§ **Yapılacaklar**:
1) Hafta sonu notları metninde "23 Nisan'ın açtığı" ifadesinden "geliyor, sıkı durun!" ifadesine kadar (o da dahil) olan kısmı, "mayıs" yerine "haziran" koyarak yeniden yazın.
2) Hafta sonu notları metnine göre şu soruları yanıtlayın:
(a) Bitime kaç hafta kalmıştır?
(b) 23 Nisan'ı bağlayıp hangi şehre gidilmiştir?
(c) İlkokul birdekiler hangi gösteriyi yapmıştır?

27 Nisan 2009 Pazartesi

HAFTASONU NOTLARI - 13



23 Nisan'ın açtığı haftasonunu da geçirdik. Bitime 5 hafta kala adaylar birer birer eleniyor. Tepede iki takım kaldı, ikisi de şampiyonluğa aç! Alt taraf hala karışık. Heyecanlı mayıs geliyor, sıkı durun!

* 23 Nisan'ı bağlayıp Eskişehir'e gittik. Haftasonu sıkı bir maç olması da isabet oldu bir yandan. Perşembe cumayı yatarak geçirdik. Bu arada bayram dedik, onunla açalım. Yeğenlerin gösteri videolarını izledik. Bir tanesi 13 yaşında kız. Köy ortaokulunda okuyor. Eğlence olarak Hadise'nin dümtek şarkısıyla dans gösterisi yapmışlar. Erotikle çocukların seveceği dans arasındaki ince çizgi nedir? İlkokul birdekiler ise Damat Halay'ı yapmışlar. Tabi hepsi son derece yeteneksiz, tanıdık olsa izlenmeyecek cinsten. Şeyi düşündüm, bu işler bile yurdum erkeklerinin dans konusundaki medeni cesaretlerine katkıda bulunamıyorsa, iş hakikaten zor demektir. Ya da aksine bu feci gösteriler mi bizi hayata küstürüyor, araştırılsın.

Veri kümesi kayıtları:
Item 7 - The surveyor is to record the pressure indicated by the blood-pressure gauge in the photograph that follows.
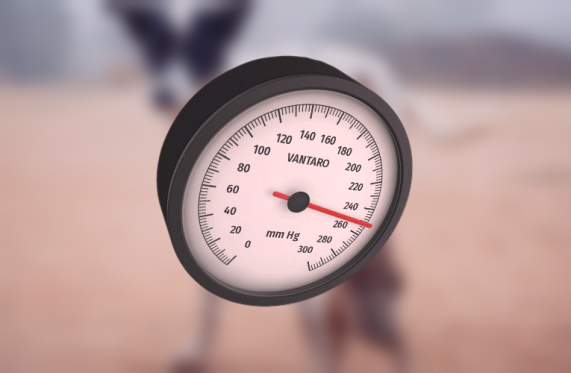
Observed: 250 mmHg
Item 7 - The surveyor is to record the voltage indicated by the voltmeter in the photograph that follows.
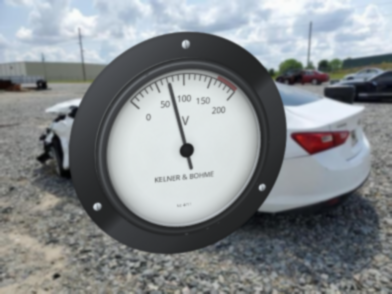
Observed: 70 V
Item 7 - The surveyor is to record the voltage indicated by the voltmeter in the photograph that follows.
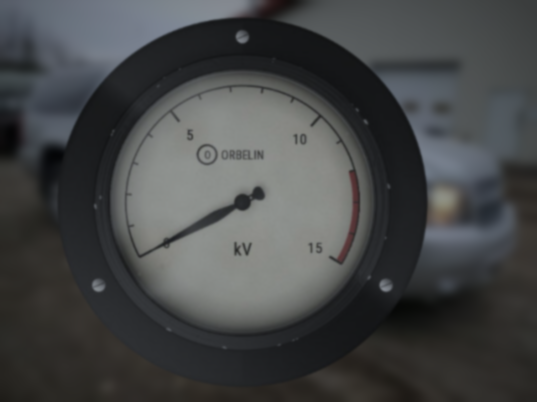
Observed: 0 kV
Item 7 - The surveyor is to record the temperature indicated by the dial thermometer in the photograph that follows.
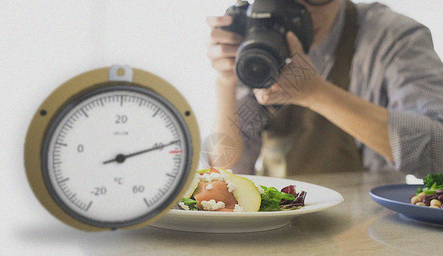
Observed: 40 °C
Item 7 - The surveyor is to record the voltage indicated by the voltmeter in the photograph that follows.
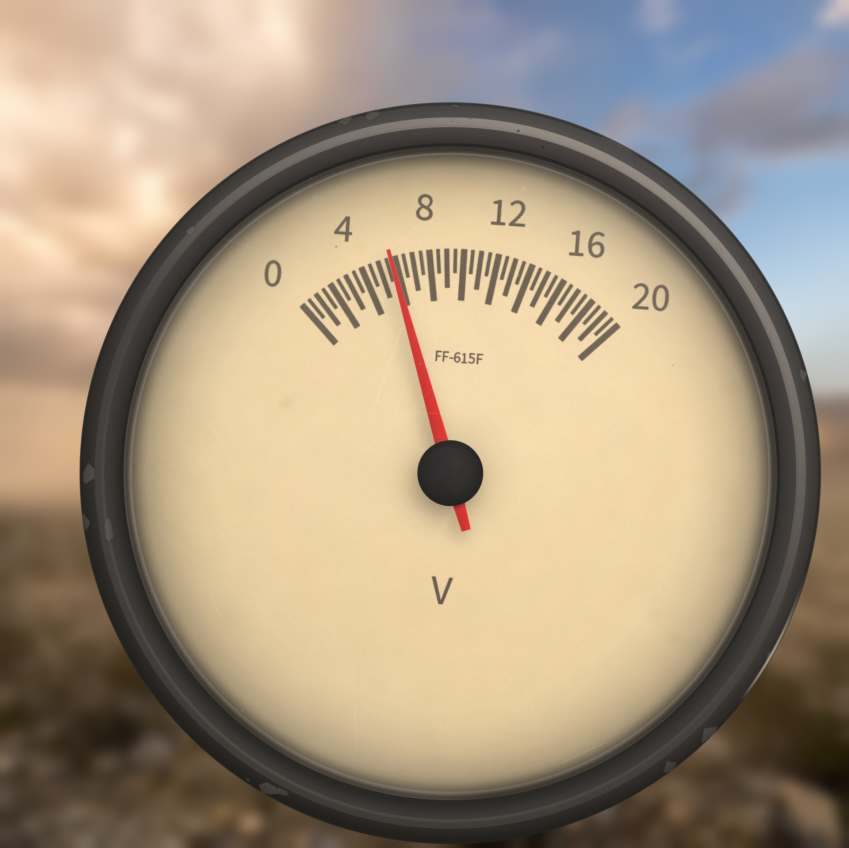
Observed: 5.75 V
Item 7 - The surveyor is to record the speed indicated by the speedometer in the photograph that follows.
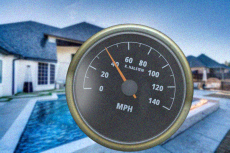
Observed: 40 mph
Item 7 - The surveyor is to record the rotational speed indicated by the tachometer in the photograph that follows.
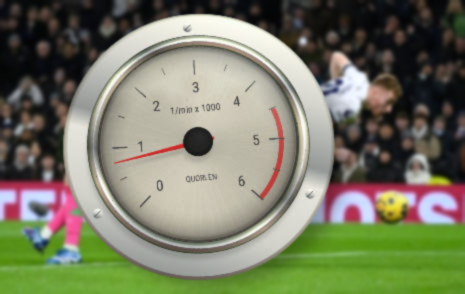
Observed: 750 rpm
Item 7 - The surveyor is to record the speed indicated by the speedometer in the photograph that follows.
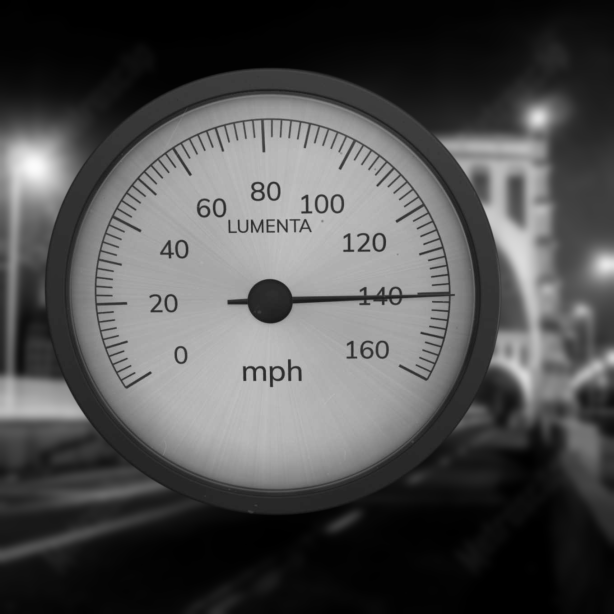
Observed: 140 mph
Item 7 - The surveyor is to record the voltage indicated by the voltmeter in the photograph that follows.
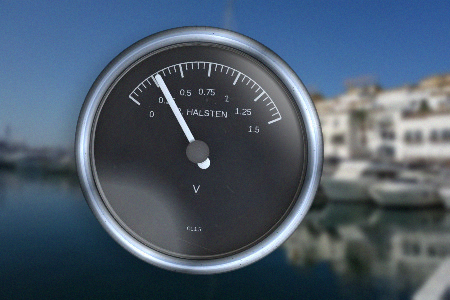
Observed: 0.3 V
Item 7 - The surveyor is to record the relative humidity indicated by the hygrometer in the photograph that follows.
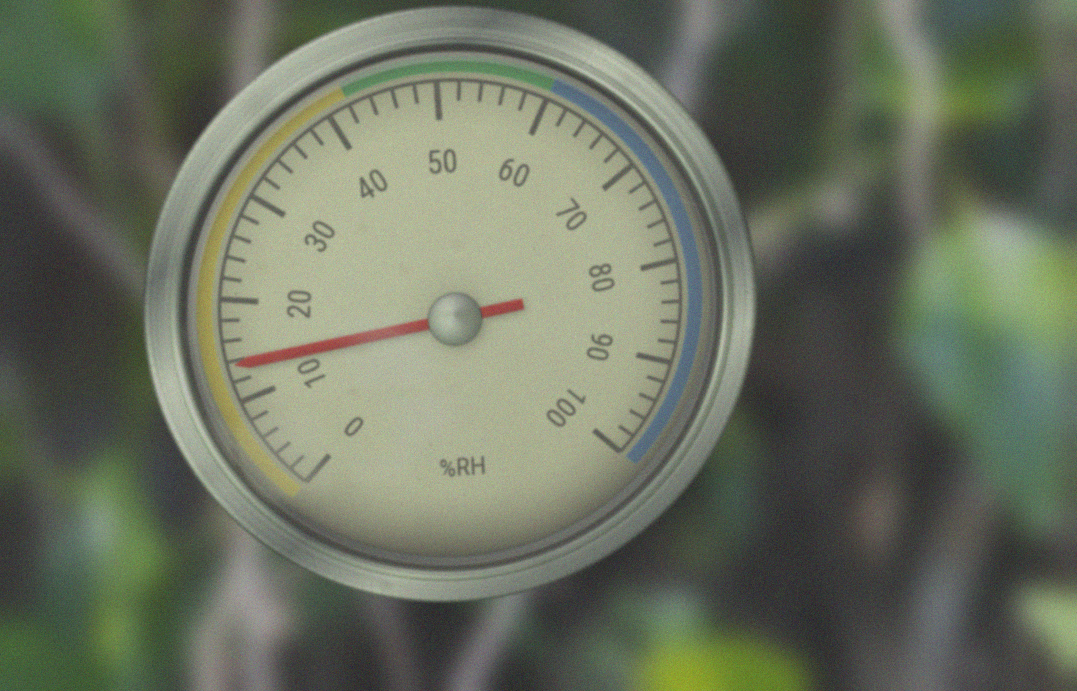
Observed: 14 %
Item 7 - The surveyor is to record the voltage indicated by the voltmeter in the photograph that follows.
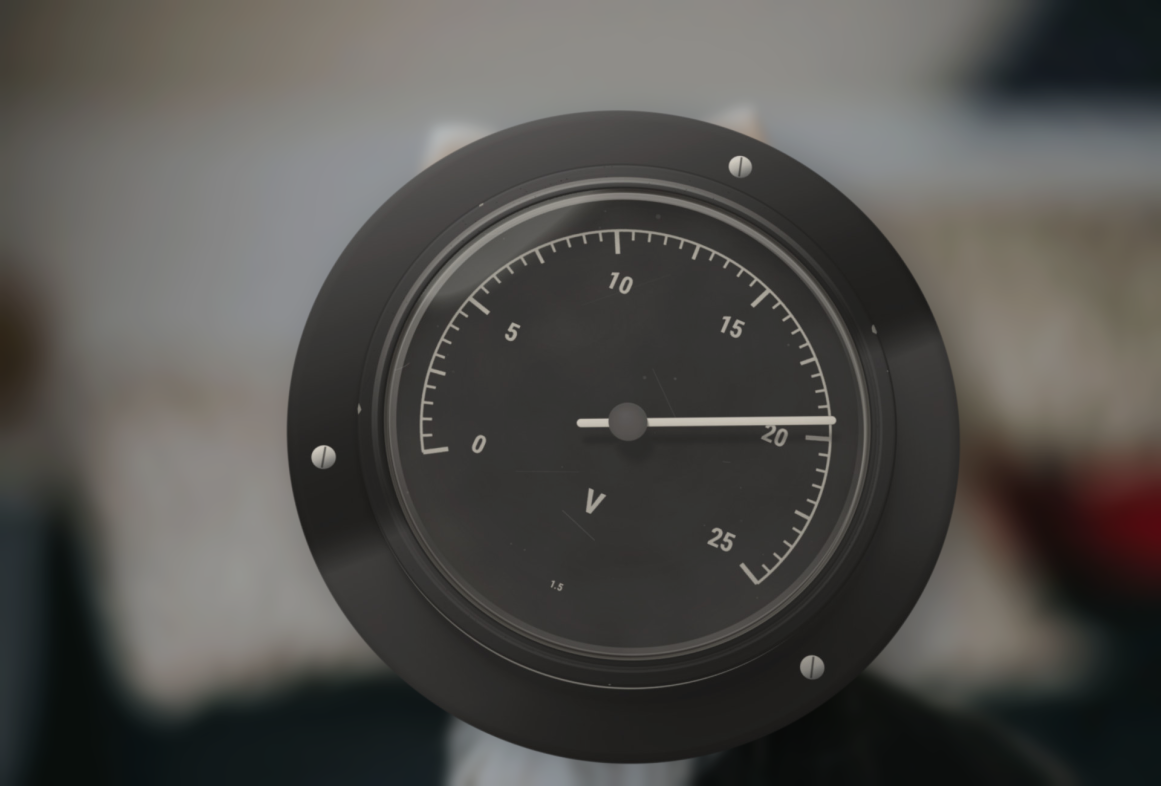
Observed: 19.5 V
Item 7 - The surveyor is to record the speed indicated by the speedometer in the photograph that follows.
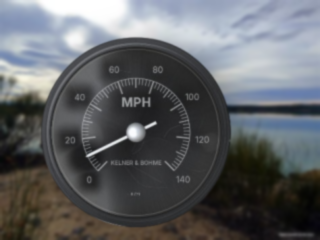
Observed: 10 mph
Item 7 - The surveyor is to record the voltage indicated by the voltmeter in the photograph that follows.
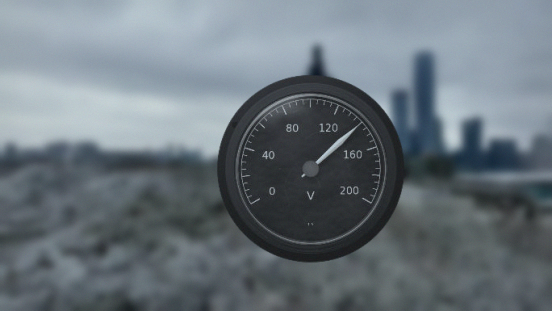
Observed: 140 V
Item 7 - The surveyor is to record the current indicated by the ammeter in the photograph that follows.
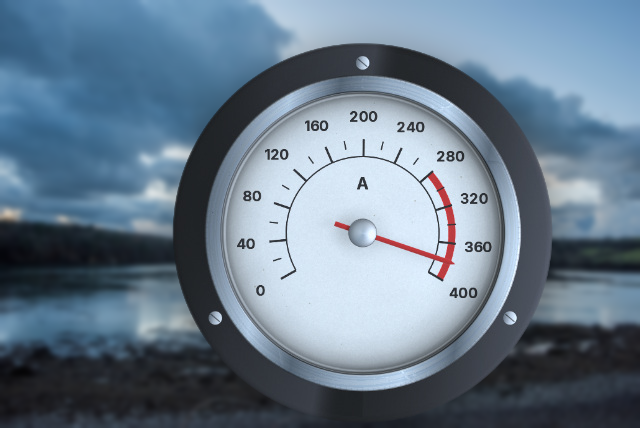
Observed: 380 A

§ **Sıralı Yanıtlar**:
1)
23 Nisan'ın açtığı haftasonunu da geçirdik. Bitime 5 hafta kala adaylar birer birer eleniyor. Tepede iki takım kaldı, ikisi de şampiyonluğa aç! Alt taraf hala karışık. Heyecanlı haziran geliyor, sıkı durun!

2)
(a) 5 hafta
(b) Eskişehir
(c) Damat Halay'ı